Now, we have an independent group who really wants energy efficiency to work. The hope is that a strong commitment to improving the energy efficiency in buildings will lead society down a new path toward mitigating the climate change resulting from our greenhouse gas emissions. Energy efficiency certainly can do that and, as I and others have said often, if properly applied it could do the job single handedly in the near term. But because of the lackadaisical approach to energy efficiency and the lack of accountability built into the efficiency improvement process our industry has taken over the last several decades, right now there is no off-the-shelf delivery process in place to develop truly effective energy efficiency improvements with long term performance assurance. I think we can all imagine the large engineering and construction players lining up with their polished presentations and fancy brochures that detail successful efficiency projects they’ve designed and managed. Of course the truth is, very few of these have really succeeded anywhere near as well they could or even as presented, and after a few billion dollars have been spent, those cities and banks participating in this program may conclude, as utilities already have, that energy efficiency has a limited potential and is cannot really be the major factor in reducing greenhouse gas emissions for the near term.

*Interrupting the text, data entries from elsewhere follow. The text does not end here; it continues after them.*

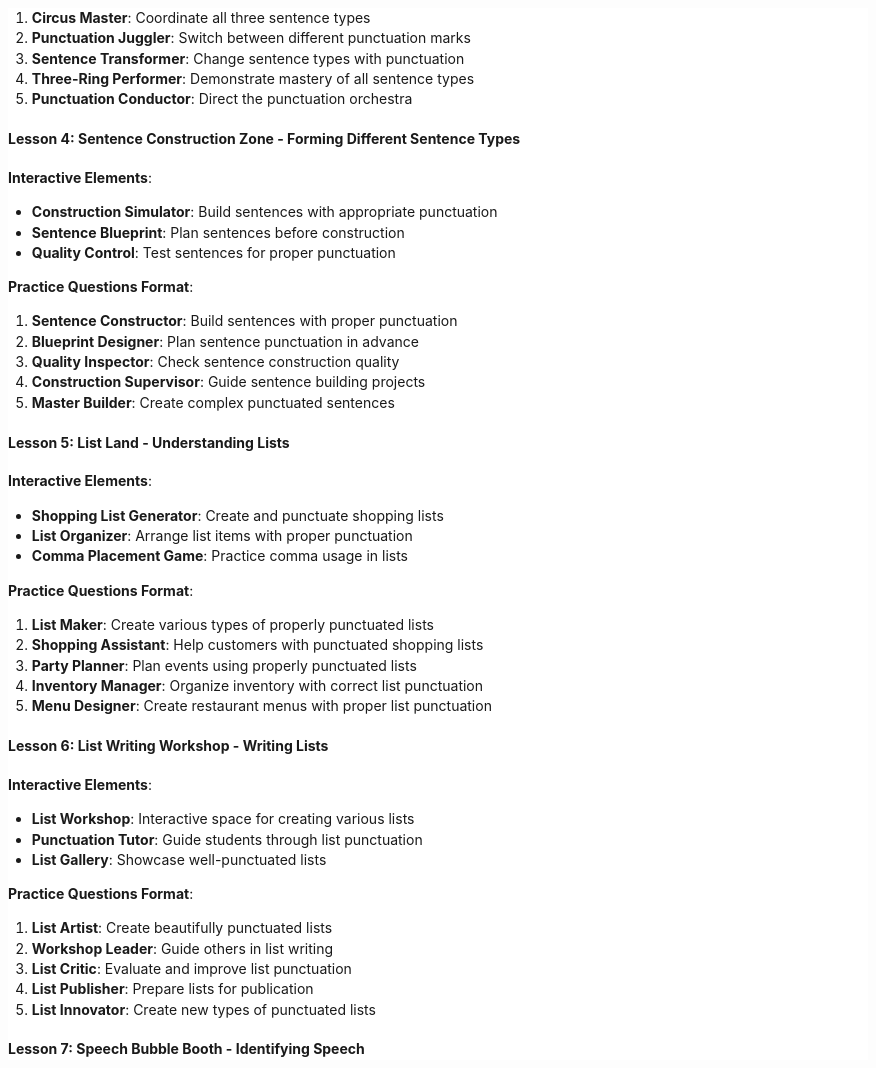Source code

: 1. **Circus Master**: Coordinate all three sentence types
2. **Punctuation Juggler**: Switch between different punctuation marks
3. **Sentence Transformer**: Change sentence types with punctuation
4. **Three-Ring Performer**: Demonstrate mastery of all sentence types
5. **Punctuation Conductor**: Direct the punctuation orchestra

#### **Lesson 4: Sentence Construction Zone - Forming Different Sentence Types**

**Interactive Elements**:

- **Construction Simulator**: Build sentences with appropriate punctuation
- **Sentence Blueprint**: Plan sentences before construction
- **Quality Control**: Test sentences for proper punctuation

**Practice Questions Format**:

1. **Sentence Constructor**: Build sentences with proper punctuation
2. **Blueprint Designer**: Plan sentence punctuation in advance
3. **Quality Inspector**: Check sentence construction quality
4. **Construction Supervisor**: Guide sentence building projects
5. **Master Builder**: Create complex punctuated sentences

#### **Lesson 5: List Land - Understanding Lists**

**Interactive Elements**:

- **Shopping List Generator**: Create and punctuate shopping lists
- **List Organizer**: Arrange list items with proper punctuation
- **Comma Placement Game**: Practice comma usage in lists

**Practice Questions Format**:

1. **List Maker**: Create various types of properly punctuated lists
2. **Shopping Assistant**: Help customers with punctuated shopping lists
3. **Party Planner**: Plan events using properly punctuated lists
4. **Inventory Manager**: Organize inventory with correct list punctuation
5. **Menu Designer**: Create restaurant menus with proper list punctuation

#### **Lesson 6: List Writing Workshop - Writing Lists**

**Interactive Elements**:

- **List Workshop**: Interactive space for creating various lists
- **Punctuation Tutor**: Guide students through list punctuation
- **List Gallery**: Showcase well-punctuated lists

**Practice Questions Format**:

1. **List Artist**: Create beautifully punctuated lists
2. **Workshop Leader**: Guide others in list writing
3. **List Critic**: Evaluate and improve list punctuation
4. **List Publisher**: Prepare lists for publication
5. **List Innovator**: Create new types of punctuated lists

#### **Lesson 7: Speech Bubble Booth - Identifying Speech**

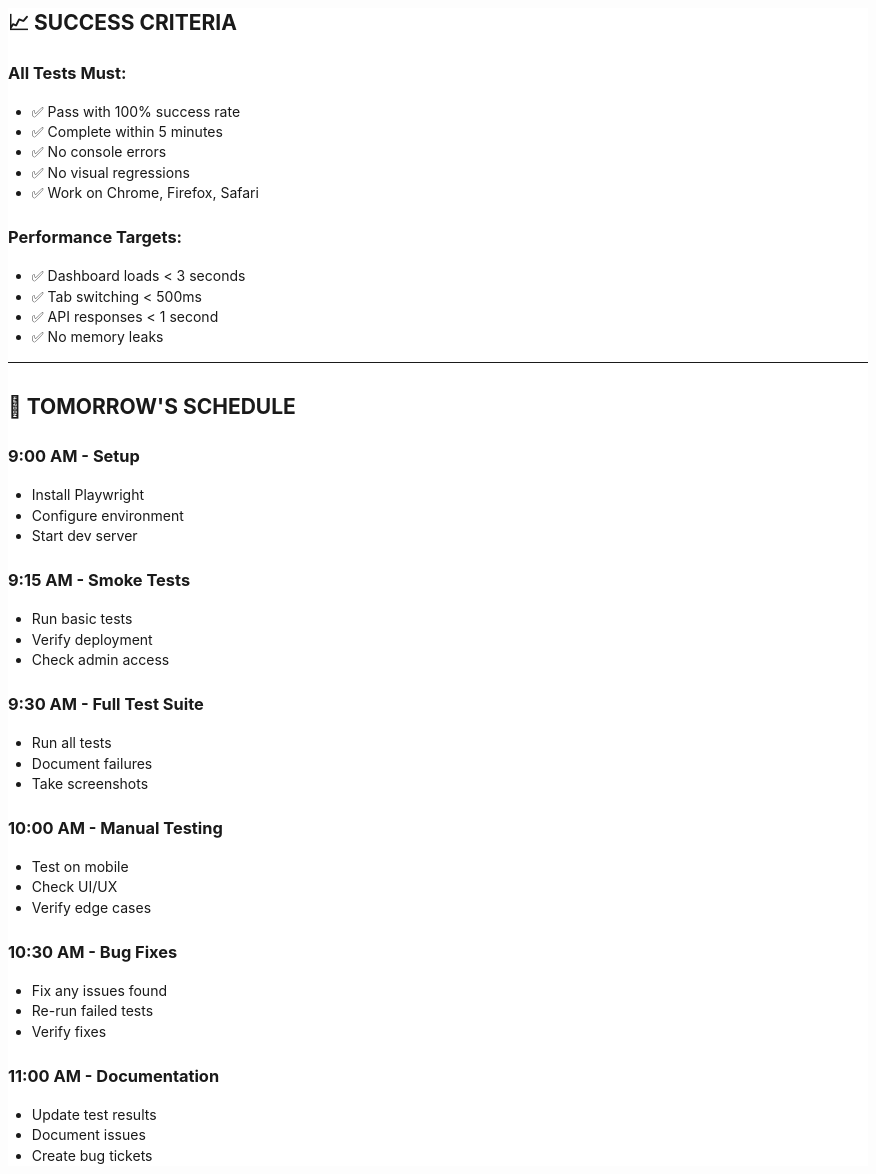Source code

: 
## 📈 SUCCESS CRITERIA

### **All Tests Must:**
- ✅ Pass with 100% success rate
- ✅ Complete within 5 minutes
- ✅ No console errors
- ✅ No visual regressions
- ✅ Work on Chrome, Firefox, Safari

### **Performance Targets:**
- ✅ Dashboard loads < 3 seconds
- ✅ Tab switching < 500ms
- ✅ API responses < 1 second
- ✅ No memory leaks

---

## 🎯 TOMORROW'S SCHEDULE

### **9:00 AM - Setup**
- Install Playwright
- Configure environment
- Start dev server

### **9:15 AM - Smoke Tests**
- Run basic tests
- Verify deployment
- Check admin access

### **9:30 AM - Full Test Suite**
- Run all tests
- Document failures
- Take screenshots

### **10:00 AM - Manual Testing**
- Test on mobile
- Check UI/UX
- Verify edge cases

### **10:30 AM - Bug Fixes**
- Fix any issues found
- Re-run failed tests
- Verify fixes

### **11:00 AM - Documentation**
- Update test results
- Document issues
- Create bug tickets
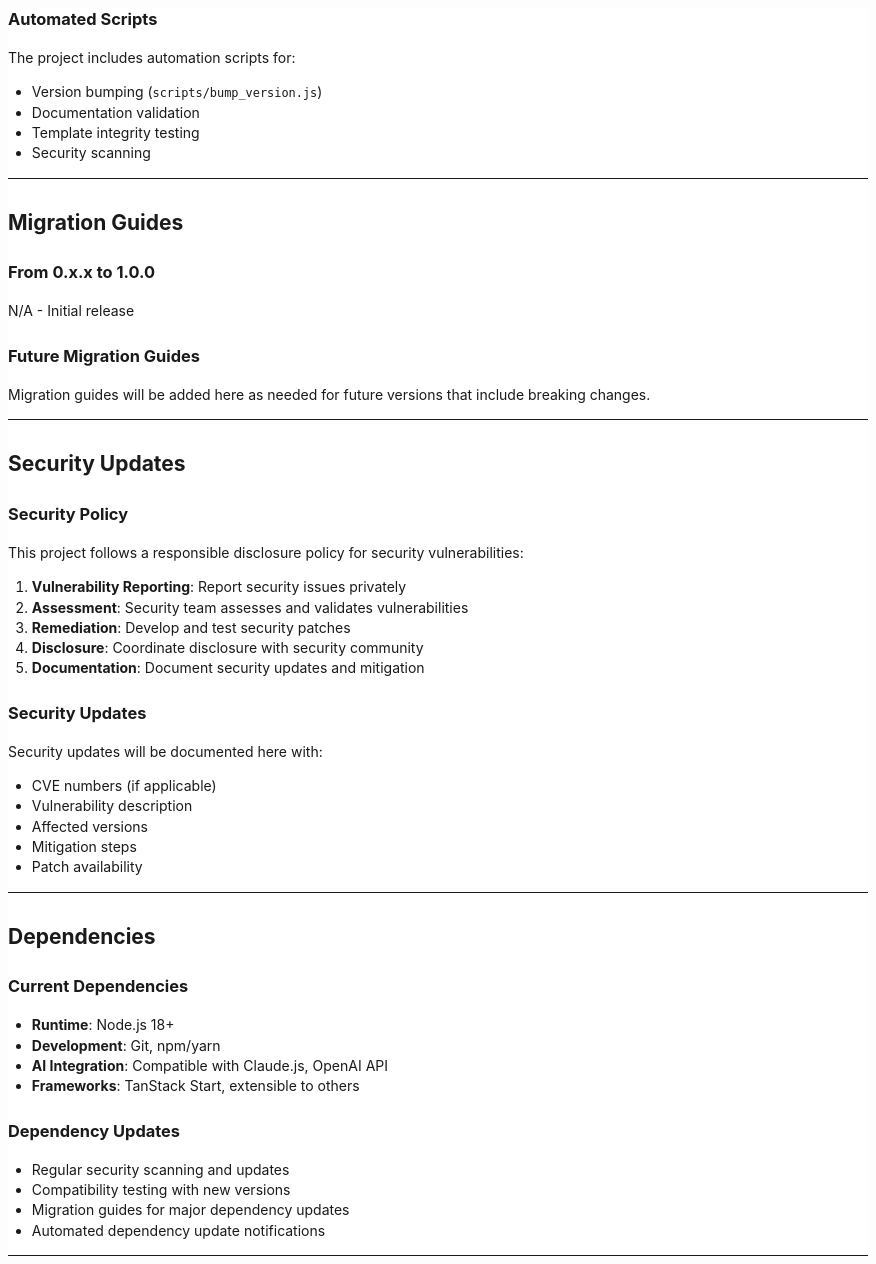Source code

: ### Automated Scripts
The project includes automation scripts for:
- Version bumping (`scripts/bump_version.js`)
- Documentation validation
- Template integrity testing
- Security scanning

---

## Migration Guides

### From 0.x.x to 1.0.0
N/A - Initial release

### Future Migration Guides
Migration guides will be added here as needed for future versions that include breaking changes.

---

## Security Updates

### Security Policy
This project follows a responsible disclosure policy for security vulnerabilities:

1. **Vulnerability Reporting**: Report security issues privately
2. **Assessment**: Security team assesses and validates vulnerabilities
3. **Remediation**: Develop and test security patches
4. **Disclosure**: Coordinate disclosure with security community
5. **Documentation**: Document security updates and mitigation

### Security Updates
Security updates will be documented here with:
- CVE numbers (if applicable)
- Vulnerability description
- Affected versions
- Mitigation steps
- Patch availability

---

## Dependencies

### Current Dependencies
- **Runtime**: Node.js 18+
- **Development**: Git, npm/yarn
- **AI Integration**: Compatible with Claude.js, OpenAI API
- **Frameworks**: TanStack Start, extensible to others

### Dependency Updates
- Regular security scanning and updates
- Compatibility testing with new versions
- Migration guides for major dependency updates
- Automated dependency update notifications

---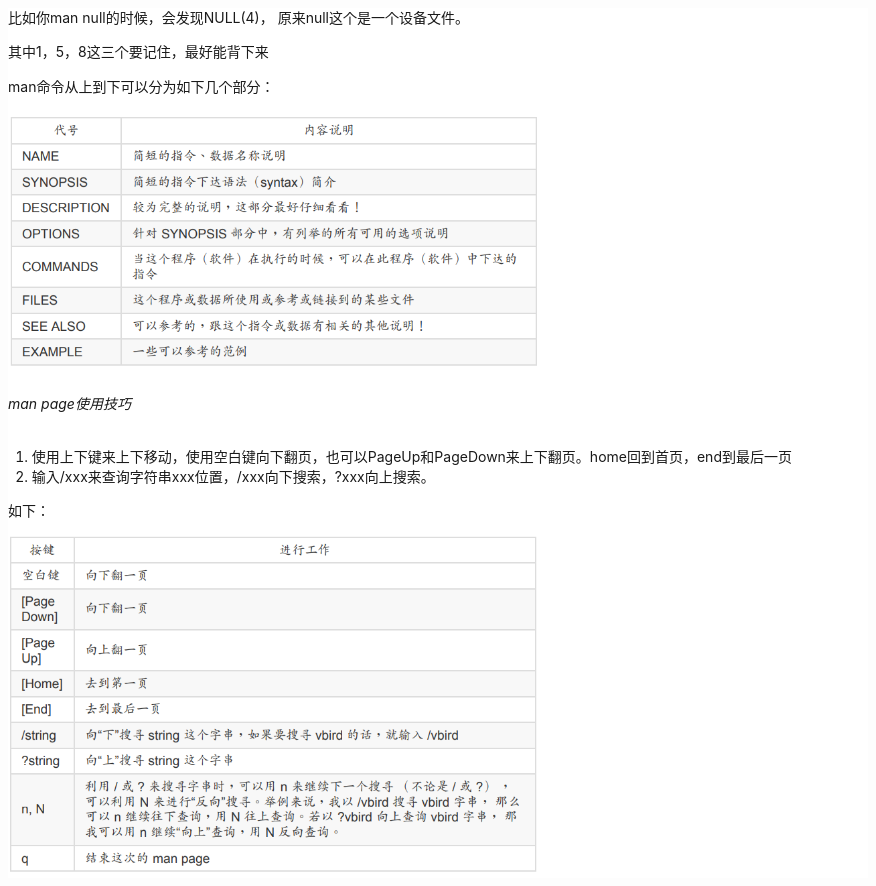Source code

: 比如你man null的时候，会发现NULL(4)， 原来null这个是一个设备文件。

其中1，5，8这三个要记住，最好能背下来

man命令从上到下可以分为如下几个部分：

<img src="鸟哥的linux私房菜.assets/image-20220821191215185.png" alt="image-20220821191215185" style="zoom:67%;" />

###### man page使用技巧

1. 使用上下键来上下移动，使用空白键向下翻页，也可以PageUp和PageDown来上下翻页。home回到首页，end到最后一页
2. 输入/xxx来查询字符串xxx位置，/xxx向下搜索，?xxx向上搜索。

如下：

<img src="鸟哥的linux私房菜.assets/image-20220821192601044.png" alt="image-20220821192601044" style="zoom:67%;" />
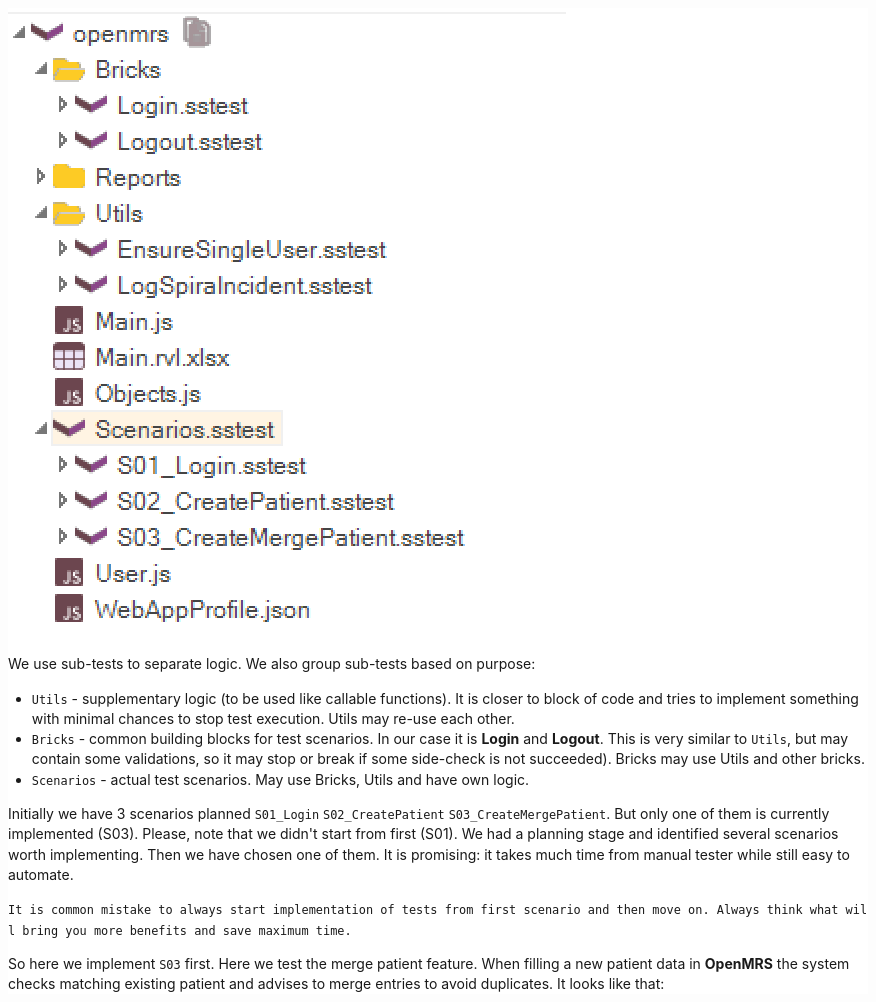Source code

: ![Framework](img/FrameworkStructure.png)

We use sub-tests to separate logic. We also group sub-tests based on purpose:
 
* `Utils` - supplementary logic (to be used like callable functions). It is closer to block of code and tries to implement something with minimal chances to stop test execution. Utils may re-use each other.
* `Bricks` -  common building blocks for test scenarios.  In our case it is **Login** and **Logout**. This is very similar to `Utils`, but may contain some validations, so it may stop or break if some side-check is not succeeded). Bricks may use Utils and other bricks.
* `Scenarios` - actual test scenarios. May use Bricks, Utils and have own logic.

Initially we have 3 scenarios planned `S01_Login` `S02_CreatePatient` `S03_CreateMergePatient`. But only one of them is currently implemented (S03). Please, note that we didn't start from first (S01). We had a planning stage and identified several scenarios worth implementing. Then we have chosen one of them. It is promising: it takes much time from manual tester while still easy to automate.

    It is common mistake to always start implementation of tests from first scenario and then move on. Always think what will bring you more benefits and save maximum time.

So here we implement `S03` first. Here we test the merge patient feature. When filling a new patient data in **OpenMRS** the system checks matching existing patient and advises to merge entries to avoid duplicates. It looks like that:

contemporary This outcome of course would be a real tragedy. The only way to avert it is for those of us in the industry who have experience with the positive and negative results of past and present energy efficiency programs to speak out honestly about the need to improve the content and accountability of our industry’s approach to building efficiency improvements so that initiatives such as this one does not simply replicate the shortcomings of current programs.

How do we promote more effective energy efficiency efforts? Well, we need to make energy efficiency programs more like other investments. The last time I went to my bank to get a loan for a new house, the loan officer was amazingly uninterested in the features and details that excited me about my new home. What he wanted to know was how I could assure the bank I would pay back the loan. I continue to be amazed in speaking with utility efficiency program managers how the reverse is true. They want to know all about the technical issues, but accountability for the proposed energy savings is almost an afterthought. There is almost never any formal requirement that commits projects to actually achieve their projected savings, especially in the long term. We need to speak out and convey to those becoming involved in promoting efficiency that the current models available for improving energy efficiency in buildings are flawed. A fundamentally new model for investment in improving energy efficiency, whether it is to capture dollar savings or reduce emissions, must be developed that starts as a financial model similar to other investments. With the current state of controls and integrated networks, the accountability requirements for such a financial process do not require large budgets for measurement and verification nor ongoing commissioning. The reporting system can be easily built into each project and like my loan officer, the efficiency program manager should be able from her or his desktop computer to click on each project and see if we are up to date in our energy savings payments.

So if we have the opportunity, the advice we need to give to the Clinton Foundation initiative, and any other energy efficiency program that would really like to become successful, is to think like a bank and invest in those projects that provide the greatest large scale return and be a stickler for accountability over the entire life of the investment. That’s the key to success. Such a level of diligence and accountability is not at all difficult to integrate into efficiency improvements, but is almost always absent in today’s efficiency programs.